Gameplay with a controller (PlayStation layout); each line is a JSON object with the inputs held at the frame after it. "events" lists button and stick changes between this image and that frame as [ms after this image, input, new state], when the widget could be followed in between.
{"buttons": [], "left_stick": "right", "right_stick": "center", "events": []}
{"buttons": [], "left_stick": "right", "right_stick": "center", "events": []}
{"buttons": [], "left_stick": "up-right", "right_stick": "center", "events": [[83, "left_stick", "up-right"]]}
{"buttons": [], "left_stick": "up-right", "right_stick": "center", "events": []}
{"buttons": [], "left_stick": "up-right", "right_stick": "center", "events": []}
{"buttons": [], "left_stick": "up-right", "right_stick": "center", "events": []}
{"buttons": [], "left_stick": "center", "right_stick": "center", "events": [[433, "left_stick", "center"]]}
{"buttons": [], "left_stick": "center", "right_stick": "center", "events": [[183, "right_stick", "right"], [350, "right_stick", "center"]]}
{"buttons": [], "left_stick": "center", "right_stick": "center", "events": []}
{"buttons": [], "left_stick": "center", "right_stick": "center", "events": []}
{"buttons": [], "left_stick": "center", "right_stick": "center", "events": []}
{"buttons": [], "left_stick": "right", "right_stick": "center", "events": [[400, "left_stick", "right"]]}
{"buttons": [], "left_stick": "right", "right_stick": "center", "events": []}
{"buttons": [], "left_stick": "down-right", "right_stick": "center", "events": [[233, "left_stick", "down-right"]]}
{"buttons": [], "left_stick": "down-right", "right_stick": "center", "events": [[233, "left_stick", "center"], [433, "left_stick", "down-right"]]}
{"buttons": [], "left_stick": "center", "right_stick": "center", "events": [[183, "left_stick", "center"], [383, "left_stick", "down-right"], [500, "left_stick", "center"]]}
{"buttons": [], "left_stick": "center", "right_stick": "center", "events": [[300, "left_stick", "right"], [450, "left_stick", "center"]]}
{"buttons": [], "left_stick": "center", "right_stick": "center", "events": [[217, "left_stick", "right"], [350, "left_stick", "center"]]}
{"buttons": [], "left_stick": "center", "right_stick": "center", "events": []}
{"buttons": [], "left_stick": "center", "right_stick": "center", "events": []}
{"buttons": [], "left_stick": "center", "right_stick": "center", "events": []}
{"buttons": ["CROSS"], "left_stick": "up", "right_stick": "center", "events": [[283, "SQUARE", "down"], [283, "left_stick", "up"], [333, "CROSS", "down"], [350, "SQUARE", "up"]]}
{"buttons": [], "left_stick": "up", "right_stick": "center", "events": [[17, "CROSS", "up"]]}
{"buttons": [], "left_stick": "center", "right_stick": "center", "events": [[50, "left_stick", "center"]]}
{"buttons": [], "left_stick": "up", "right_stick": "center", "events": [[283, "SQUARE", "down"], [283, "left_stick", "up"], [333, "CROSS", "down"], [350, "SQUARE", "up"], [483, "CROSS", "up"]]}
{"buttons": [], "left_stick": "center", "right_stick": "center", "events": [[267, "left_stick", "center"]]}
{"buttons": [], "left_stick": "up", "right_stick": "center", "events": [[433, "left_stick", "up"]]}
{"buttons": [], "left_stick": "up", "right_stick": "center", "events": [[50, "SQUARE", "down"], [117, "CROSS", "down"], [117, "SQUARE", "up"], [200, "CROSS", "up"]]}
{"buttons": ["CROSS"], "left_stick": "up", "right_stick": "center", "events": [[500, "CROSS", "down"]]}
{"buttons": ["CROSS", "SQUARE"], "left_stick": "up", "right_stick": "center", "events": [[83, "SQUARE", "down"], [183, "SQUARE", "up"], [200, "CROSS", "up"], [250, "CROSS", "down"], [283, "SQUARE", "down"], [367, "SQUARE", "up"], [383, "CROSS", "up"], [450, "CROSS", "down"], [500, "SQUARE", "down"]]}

▶ [Task description] Tally up the lines in the data that hold the word "down". Only the total should be given.

▶ [The answer] 8